Reddit Breach Stems from SMS Two-Factor Authentication Breakdown

Reddit confirmed Wednesday that a hacker broke into its systems and has accessed user data – including email addresses and passwords for accounts.

The company said in a post today that the compromise occurred between June 14 and June 18, and it detected the incident on June 19.

“We learned that an attacker compromised a few of Reddit’s accounts with cloud and source-code hosting providers by intercepting SMS two-factor authentication (2FA) verification codes,” a Reddit spokesperson told Threatpost. “We are working with federal law enforcement, and have also taken measures to both address this current situation and prevent similar incidents in the future.”

Those measures include guaranteeing that additional points of privileged access to Reddit’s systems are more secure, including requiring token-based two-factor authentication to gain entry.

The spokesperson did not say how many users were impacted, only stating that “a small number of users were affected and have been notified.”

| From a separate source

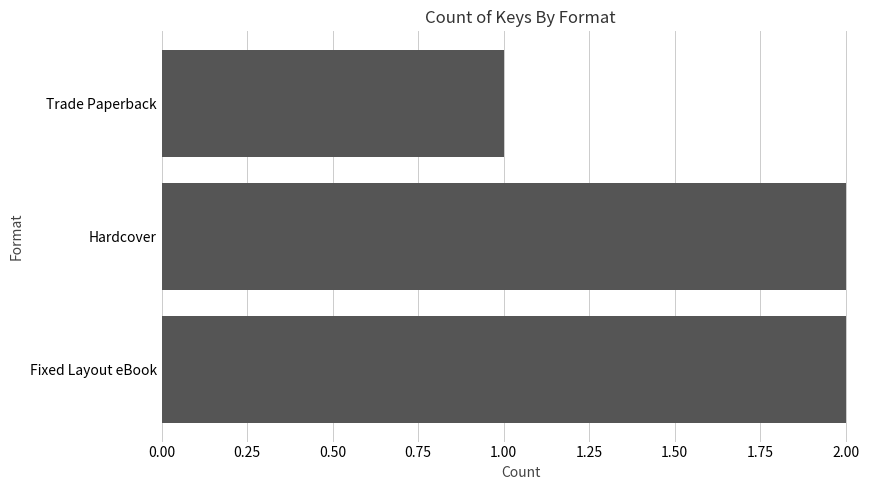

Where is the data nearest to the value 1?

Trade Paperback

“Already having our primary access points for code and infrastructure behind strong authentication requiring two-factor authentication (2FA), we learned that SMS-based authentication is not nearly as secure as we would hope,” a spokesperson said. “We point this out to encourage everyone here to move to token-based 2FA.”

The bad actor was able to access all Reddit data from 2007 and before, including account credentials and email addresses, via a 2007 database backup containing old salted and hashed passwords.

The hacker also accessed logs containing email digests sent by Reddit between June 3 and June 17, 2018. The digests connect a username to the associated email address and contain suggested posts from select popular and safe-for-work subreddits.

The attacker did not gain write access to Reddit systems; however, they gained read-only access to some systems that contained backup data, source code and other logs. They also were not able to alter Reddit information. As the site explained, “we have taken steps since the event to further lock down and rotate all production secrets and API keys, and to enhance our logging and monitoring systems.”

The infosec community, for its part, took to Twitter to use the incident as a warning for others about the weaknesses surrounding SMS two-factor authentication, including security researcher Thomas Ptacek, who stressed “it doesn’t work.”

The company said that it is messaging users whose stolen credentials reflect the account’s current password; if users’ account credentials were affected and there’s a chance the credentials relate to the password they’re currently using on Reddit, they must immediate change their Reddit account password.